Sunday, August 22, 2010

two poems to ruin your weekend


Song for Baby-O, unborn

Sweetheart
when you break thru
you’ll find
a poet here
not quite what one would choose.

I won’t promise
you’ll never go hungry
or that you won’t be sad
on this gutted
breaking
globe

but I can show you
baby
enough to love
to break your heart forever

— Diane DiPrima



from Brass Furnace Going Out: Song, after an abortion

XI

your ivory teeth bare in the half-light
your arms
flailing about. that is, you
age 9 months
sitting up & trying to stand
cutting teeth
your diaper trailing, a formality
elegant as a loincloth, the sweet stench
of babyshit in the house: the oil
rubbed into your hair.
blue off the moon your ghostscape
mistaken as a broken tooth
your flesh rejected
never to grow — your hands
that should have closed around my finger

what moonlight
will play in your hair?
I mean to say
dear fish, I hope you swim

in another river.
I hope that wasnt
rebuttal, but a transfer, an attempt
that failed, but to be followed
quickly by another
suck your thumb somewhere
Dear silly thing, explode
make someone's colors.

the sense (five)
a gift
to hear, see, touch, choke on & love
this life
this rotten globe
to walk in shoes
what apple doesnt get
at least this much?

a caramel candy sticking in your teeth
you, age three
bugged
bearing down a sliding pond
your pulled tooth in my hand
(age six)
your hair with clay in it,
your goddamn grin

XII

sun on the green plants, your prattle
among the vines.
that this possibility is closed to us.
my house is small, my windows look out on grey courtyard
there is no view of the sea.
will you come here again?

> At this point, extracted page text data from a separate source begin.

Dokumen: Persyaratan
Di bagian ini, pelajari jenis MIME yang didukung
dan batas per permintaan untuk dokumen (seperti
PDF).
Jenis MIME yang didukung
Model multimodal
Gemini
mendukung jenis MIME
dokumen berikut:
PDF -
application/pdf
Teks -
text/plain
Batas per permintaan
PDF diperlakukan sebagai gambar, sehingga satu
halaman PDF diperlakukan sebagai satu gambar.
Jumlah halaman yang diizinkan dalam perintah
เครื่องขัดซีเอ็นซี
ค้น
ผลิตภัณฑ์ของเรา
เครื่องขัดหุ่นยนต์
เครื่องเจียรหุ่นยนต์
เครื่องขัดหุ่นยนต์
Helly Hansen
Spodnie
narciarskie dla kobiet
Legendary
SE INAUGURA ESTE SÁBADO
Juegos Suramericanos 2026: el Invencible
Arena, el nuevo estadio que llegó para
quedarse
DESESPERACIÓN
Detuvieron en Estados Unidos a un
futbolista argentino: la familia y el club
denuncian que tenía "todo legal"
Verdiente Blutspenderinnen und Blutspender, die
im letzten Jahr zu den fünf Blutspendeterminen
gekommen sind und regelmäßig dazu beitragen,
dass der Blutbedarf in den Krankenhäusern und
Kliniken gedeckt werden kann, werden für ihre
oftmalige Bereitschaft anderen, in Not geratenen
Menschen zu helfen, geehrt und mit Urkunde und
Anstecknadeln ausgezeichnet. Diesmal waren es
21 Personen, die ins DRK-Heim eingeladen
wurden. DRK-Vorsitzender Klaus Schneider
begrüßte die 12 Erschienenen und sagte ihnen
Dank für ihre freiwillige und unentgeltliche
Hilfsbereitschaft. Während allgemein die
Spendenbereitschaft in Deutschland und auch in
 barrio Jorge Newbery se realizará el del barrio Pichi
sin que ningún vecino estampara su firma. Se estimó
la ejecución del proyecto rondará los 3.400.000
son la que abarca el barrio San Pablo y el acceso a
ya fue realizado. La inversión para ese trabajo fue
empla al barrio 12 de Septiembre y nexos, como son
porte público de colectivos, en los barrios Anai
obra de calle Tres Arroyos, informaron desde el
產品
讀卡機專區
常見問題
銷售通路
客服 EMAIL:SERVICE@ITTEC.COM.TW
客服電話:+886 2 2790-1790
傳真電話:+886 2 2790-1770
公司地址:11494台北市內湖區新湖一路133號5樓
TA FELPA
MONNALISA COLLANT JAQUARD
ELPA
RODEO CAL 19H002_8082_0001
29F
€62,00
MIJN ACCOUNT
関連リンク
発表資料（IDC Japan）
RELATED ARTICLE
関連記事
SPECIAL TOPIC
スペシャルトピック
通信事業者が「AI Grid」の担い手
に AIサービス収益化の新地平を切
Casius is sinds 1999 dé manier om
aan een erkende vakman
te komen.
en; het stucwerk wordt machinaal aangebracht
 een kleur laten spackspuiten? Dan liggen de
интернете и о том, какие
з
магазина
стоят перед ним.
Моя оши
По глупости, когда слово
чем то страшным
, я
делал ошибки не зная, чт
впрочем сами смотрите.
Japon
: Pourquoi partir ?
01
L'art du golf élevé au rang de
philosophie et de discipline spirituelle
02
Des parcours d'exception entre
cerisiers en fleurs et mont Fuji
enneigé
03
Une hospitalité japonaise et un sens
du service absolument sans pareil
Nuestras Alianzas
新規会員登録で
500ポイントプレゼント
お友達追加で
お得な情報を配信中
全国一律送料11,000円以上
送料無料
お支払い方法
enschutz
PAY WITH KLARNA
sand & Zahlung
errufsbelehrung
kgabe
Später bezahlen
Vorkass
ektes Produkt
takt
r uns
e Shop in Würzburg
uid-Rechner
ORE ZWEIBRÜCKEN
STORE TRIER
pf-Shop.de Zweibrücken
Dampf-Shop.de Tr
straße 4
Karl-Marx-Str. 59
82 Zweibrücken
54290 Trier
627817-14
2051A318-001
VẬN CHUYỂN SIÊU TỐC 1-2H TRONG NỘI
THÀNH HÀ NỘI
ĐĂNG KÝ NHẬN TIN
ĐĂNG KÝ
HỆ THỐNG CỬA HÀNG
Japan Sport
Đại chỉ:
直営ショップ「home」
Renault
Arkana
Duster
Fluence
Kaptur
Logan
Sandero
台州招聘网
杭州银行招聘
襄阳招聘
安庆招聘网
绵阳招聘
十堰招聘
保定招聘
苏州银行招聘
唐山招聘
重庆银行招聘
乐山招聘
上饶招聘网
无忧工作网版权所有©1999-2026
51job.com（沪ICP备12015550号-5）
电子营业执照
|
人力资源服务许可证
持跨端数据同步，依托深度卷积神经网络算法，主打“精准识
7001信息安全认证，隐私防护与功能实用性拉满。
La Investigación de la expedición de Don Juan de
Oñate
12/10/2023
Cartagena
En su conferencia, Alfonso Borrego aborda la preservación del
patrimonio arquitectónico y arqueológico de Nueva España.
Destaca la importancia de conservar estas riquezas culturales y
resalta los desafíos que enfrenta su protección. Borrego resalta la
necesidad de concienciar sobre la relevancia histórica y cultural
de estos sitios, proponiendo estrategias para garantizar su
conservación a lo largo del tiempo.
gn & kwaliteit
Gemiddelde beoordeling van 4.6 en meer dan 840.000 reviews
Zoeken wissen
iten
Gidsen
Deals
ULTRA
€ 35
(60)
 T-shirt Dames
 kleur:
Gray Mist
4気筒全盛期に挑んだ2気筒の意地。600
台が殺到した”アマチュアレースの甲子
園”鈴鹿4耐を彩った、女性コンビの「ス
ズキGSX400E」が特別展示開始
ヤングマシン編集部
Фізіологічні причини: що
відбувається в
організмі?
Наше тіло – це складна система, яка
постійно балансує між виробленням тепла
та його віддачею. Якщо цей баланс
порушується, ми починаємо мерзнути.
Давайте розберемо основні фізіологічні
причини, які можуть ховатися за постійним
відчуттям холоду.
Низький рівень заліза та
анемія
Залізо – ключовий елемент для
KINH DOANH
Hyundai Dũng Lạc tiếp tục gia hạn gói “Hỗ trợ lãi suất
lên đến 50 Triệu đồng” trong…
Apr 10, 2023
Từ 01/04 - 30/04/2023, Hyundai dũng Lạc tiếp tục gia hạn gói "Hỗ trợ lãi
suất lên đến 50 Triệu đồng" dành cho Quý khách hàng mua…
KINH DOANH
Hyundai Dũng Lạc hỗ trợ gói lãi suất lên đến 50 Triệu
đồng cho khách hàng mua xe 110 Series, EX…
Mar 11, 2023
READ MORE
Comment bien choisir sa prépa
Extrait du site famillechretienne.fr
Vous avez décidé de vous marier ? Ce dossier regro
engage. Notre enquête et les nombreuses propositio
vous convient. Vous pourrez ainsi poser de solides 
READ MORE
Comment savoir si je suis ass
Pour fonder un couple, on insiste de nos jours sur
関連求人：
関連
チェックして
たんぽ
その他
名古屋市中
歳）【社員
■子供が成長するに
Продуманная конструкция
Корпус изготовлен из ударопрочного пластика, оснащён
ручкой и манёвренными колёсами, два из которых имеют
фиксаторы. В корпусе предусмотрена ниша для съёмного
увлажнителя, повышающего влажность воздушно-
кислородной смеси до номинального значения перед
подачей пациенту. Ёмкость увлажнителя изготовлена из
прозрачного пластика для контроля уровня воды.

I will entertain you
as well as I can—I will make you comfortable
in spite of new york.









will
you
come here
again



my breasts prepare
to feed you: they do what they can


— Diane DiPrima

These are the two most devastating poems in my study of the Beat Generation. Howl is powerful and horrific, Kaddish painful and On The Road irritating, but these are terribly honest and personal ("your goddamn grin" is a stab in the heart.)

Also, I do not appreciate how the poets were stoned out of their minds when they were writing. It makes close reading and analysis trying and absurd projects.